SM: It is in our strategy to try and address it. A lot of people are watching a lot of moving image content on the web. We need to find a solution for that, but I’m not going to pretend we have yet.
There still is a lot of web archiving that happens. The British Library has the responsibility for archiving the .uk web domain, and there is also a lot of web archiving done by The National Archives in the UK.
But archiving the moving image content on the web is not necessarily a solved problem.
FEED: Just choosing what to keep and what not to would be a huge question.
SM: The hours of video uploaded to YouTube every minute outstrips massively what any organisation, apart from Google, of course, could hope to preserve. How do you even begin to find an angle on that as a preservation challenge for people to look back on in 100 years?
Here’s an analogy: we can go to BFI Player and watch film from over 100 years ago. In fact, we’re currently digitising the entire corpus of the Victorian era. We have over 700 films in the collection from Victoria’s reign, with the first of them from 1895. Who’s to say in 100 years whether we’ll be able to watch web video from today? Can we preserve web video to make sure that in 100 years we can view it?

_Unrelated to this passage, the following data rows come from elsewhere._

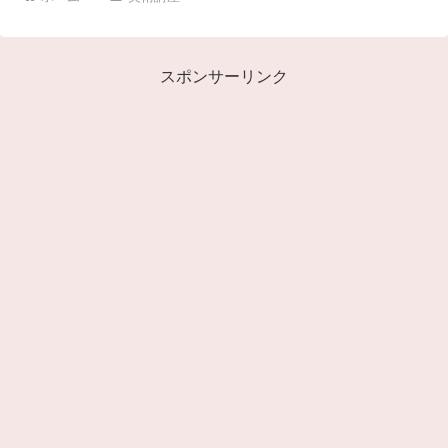
スポンサーリンク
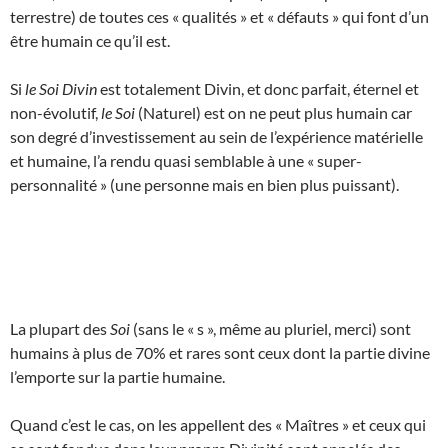
terrestre) de toutes ces « qualités » et « défauts » qui font d’un
être humain ce qu’il est.
Si
le Soi Divin
est totalement Divin, et donc parfait, éternel et
non-évolutif,
le Soi
(Naturel) est on ne peut plus humain car
son degré d’investissement au sein de l’expérience matérielle
et humaine, l’a rendu quasi semblable à une « super-
personnalité » (une personne mais en bien plus puissant).
La plupart des
Soi
(sans le « s », même au pluriel, merci) sont
humains à plus de 70% et rares sont ceux dont la partie divine
l’emporte sur la partie humaine.
Quand c’est le cas, on les appellent des « Maîtres » et ceux qui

FEED: Will it be a public institution that does that? Or will it be whatever Google is then who decides what’s available?
SM: That’s a key distinction. The aim of a public archive is to be permanent and to persist through time. The BFI National Archive has been maintained since the 1930s. I believe the oldest moving image archive in the world is at the Imperial War Museum in the UK, which was formed during World War I. The aim of those archives is to persist through time, to guarantee – if you can guarantee – that the public will be able to see that material in 20, 50, 100 years, but it’s not in the mission of Google. As far as I know, they have no stated mission to preserve access to that material through time.